Insbesondere in Grundschulbezirken mit erhöhtem Migrationsgeschehen und/oder mit Bestand an sozialem Wohnbau kommt dies verstärkt vor.
Die Kinder aus diesen Gebieten sind durch Corona sogar doppelt getroffen und mehrfach benachteiligt.
Aktuell kommt durch die Ukraine-Krise noch eine starke Inflation in Gang, die Geringverdienende und Familien mit kleinem Einkommen hart trifft/treffen wird.
Deswegen ist die Gebührenerhöhung zu verschieben. Wir halten den Antrag von FW/UWG für einen geeigneten Weg, die Entscheidung des KA und der Gesellschafterversammlung zu korrigieren.

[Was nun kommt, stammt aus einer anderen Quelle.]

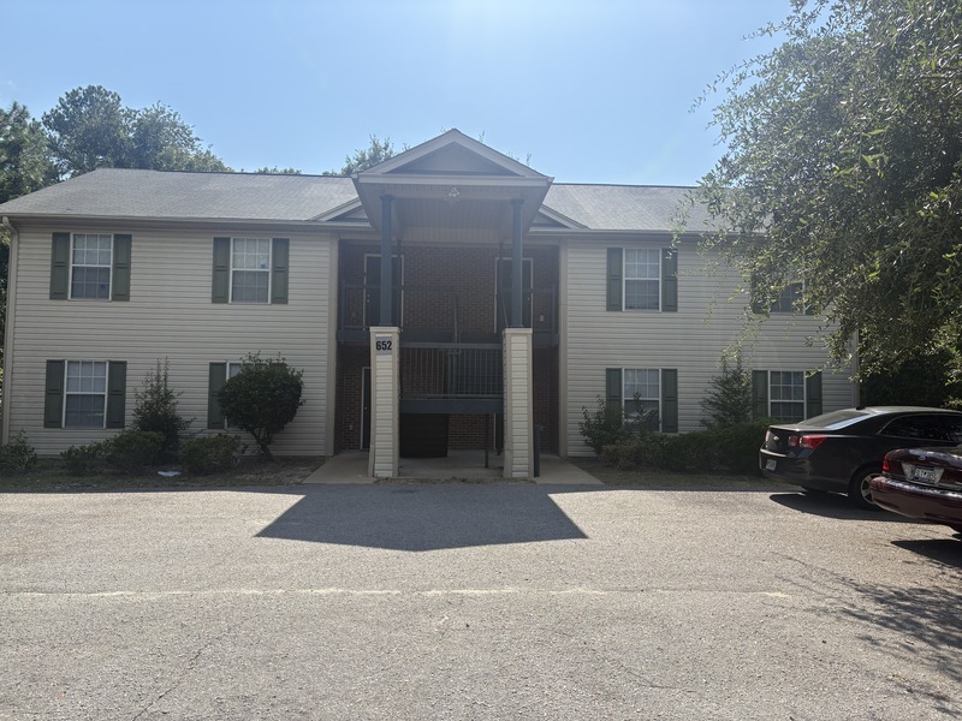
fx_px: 723
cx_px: 481
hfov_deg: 67.3
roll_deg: +0.4
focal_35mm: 26
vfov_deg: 53.1
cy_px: 360
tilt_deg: +3.8
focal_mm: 5.96
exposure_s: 1/3448
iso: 50
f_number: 1.6
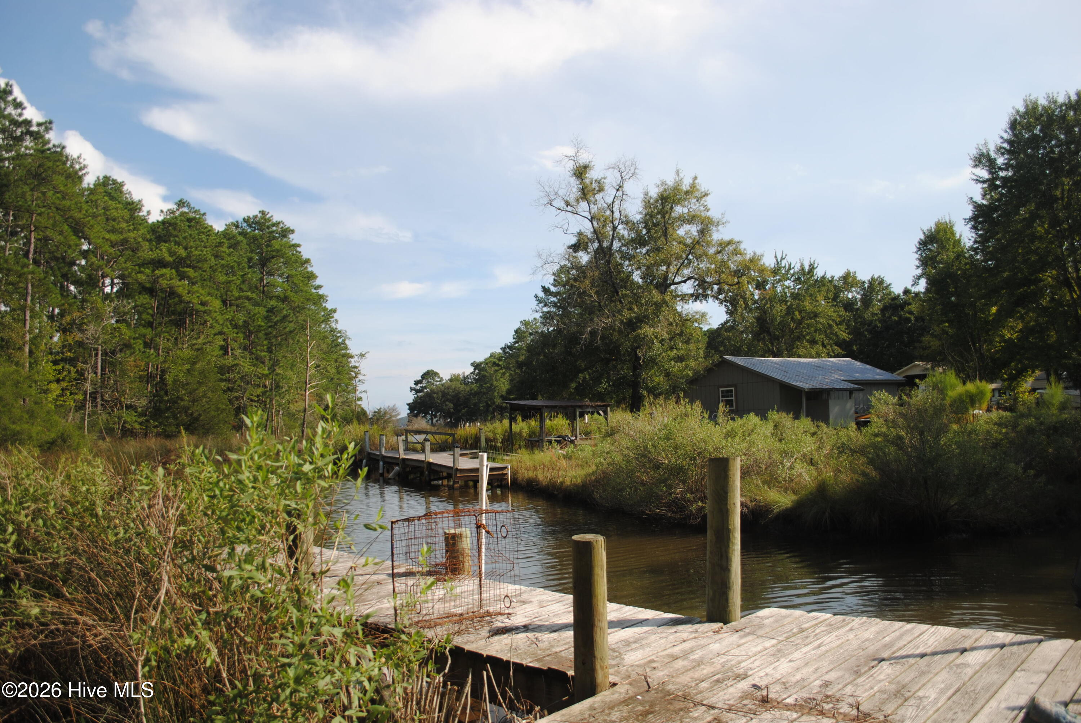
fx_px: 812
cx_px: 540
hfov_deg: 67.3
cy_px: 362
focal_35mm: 27
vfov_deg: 48.0
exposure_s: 1/800
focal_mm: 18
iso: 100
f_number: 3.5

Auch und gerade der Auftrag in diesem Antrag, ein Modell zu konzipieren, damit sich alle Familien den Pakt für den Nachmittag leisten können und welches Familien unterstützt, die zwar keine sozialstaatlichen Leistungen erhalten, aber für die die vorgesehenen Erhöhungen besondere Härten bedeuten.
Deswegen haben wir auf einen eigenen Antrag verzichtet und hätten dem Ursprungsantrag von FW/UWG zugestimmt.